The missing mascot trend

There is a small but consistent pattern emerging in 2026: missing mascot energy. Last week Boston spent days trying to figure out why a soft-serve cone with eyes named Swirly was sitting in a dorm window with a croissant reward attached. Now Marwell is asking the British public to identify a rodent by its dental impressions on aquatic plants. Both stories have the same engine. A community gets a low-stakes mystery, decides to care, and turns the search itself into the entertainment. Samba is not just lost. She is content.

What makes the capybara version particularly funny is that the animal itself does not seem to be in any actual distress. River Itchen is a chalk stream with abundant vegetation, mild May weather, no natural predators for a 100-pound semi-aquatic rodent (foxes are smaller than she is, badgers do not bother her), and a constant supply of riverbank greens. She is, by any reasonable measure, thriving. The zoo’s official position is that she is in good health and they want her back. The unofficial vibe is that Samba has reviewed the brochure for her new enclosure and decided the Hampshire countryside has better amenities.

What happens next

Capybaras are social animals. The conventional wisdom in zoo recovery cases like this one is that loneliness is the eventual capture mechanism. Samba’s companion Tango is back at Marwell, doing well, settling into her new habitat. The hope is that Samba either circles back or that targeted bait stations near recent bite-mark sites eventually draw her in. The badger traps are baited with vegetation. The thermal drones go up at dawn and dusk. The volunteers keep filing reports.

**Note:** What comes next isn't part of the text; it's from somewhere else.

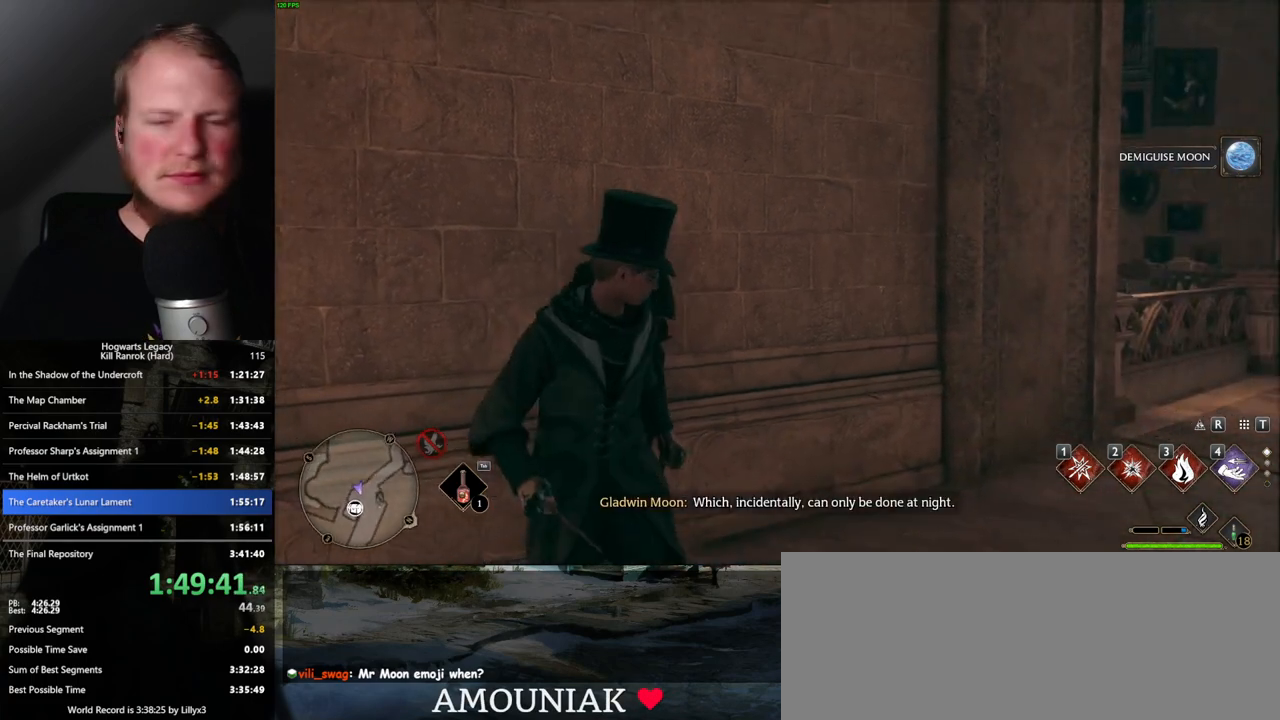
{"keys": [], "mouse": [], "events": []}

In the meantime, every fresh sighting, every new tooth-print, every report that turns out to be a confused muntjac becomes part of a slowly building folk story. Samba is not yet at the level of Geronimo the alpaca or Bruno the bear, but she is on the trajectory. Animal escapes from English zoos have a tendency to outlive the news cycle. They become local legends. Thirty years ago a different capybara escaped from a different British zoo and the story still circulates today. Samba has the timing, the species, the geography, and the internet’s full attention.

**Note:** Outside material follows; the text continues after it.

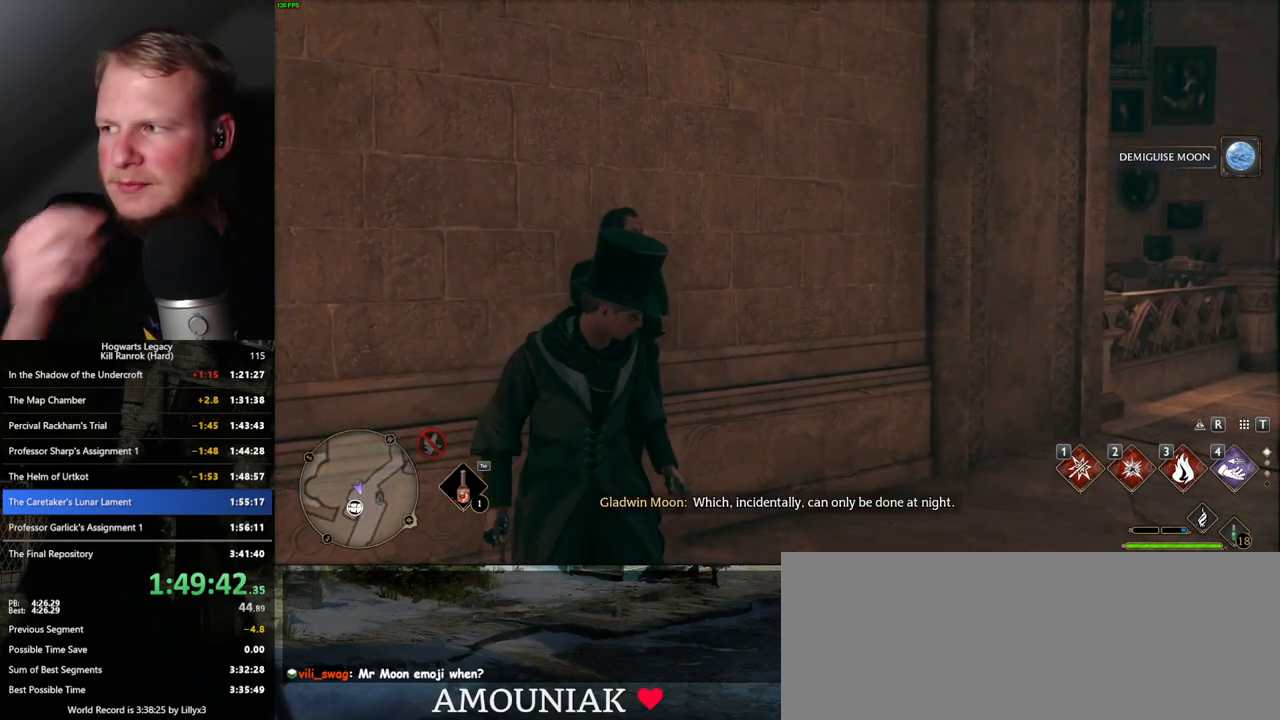
{"keys": [], "mouse": [], "events": []}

The Pudgy Cat position is simple. We love capybaras. We are professionally invested in cats. But credit where due: a nine-month-old rodent has spent fifty days dodging thermal drones, badger traps, dog teams, and the entire Hampshire wildlife observation community, and the most reliable evidence anyone can produce is the way she chews a leaf. That is a level of operational discipline most house cats would respect. If Samba is reading this, somehow, in a riverbank near Twyford: stay safe, keep moving, and watch out for the camera trap thieves. They sound worse than the zoo.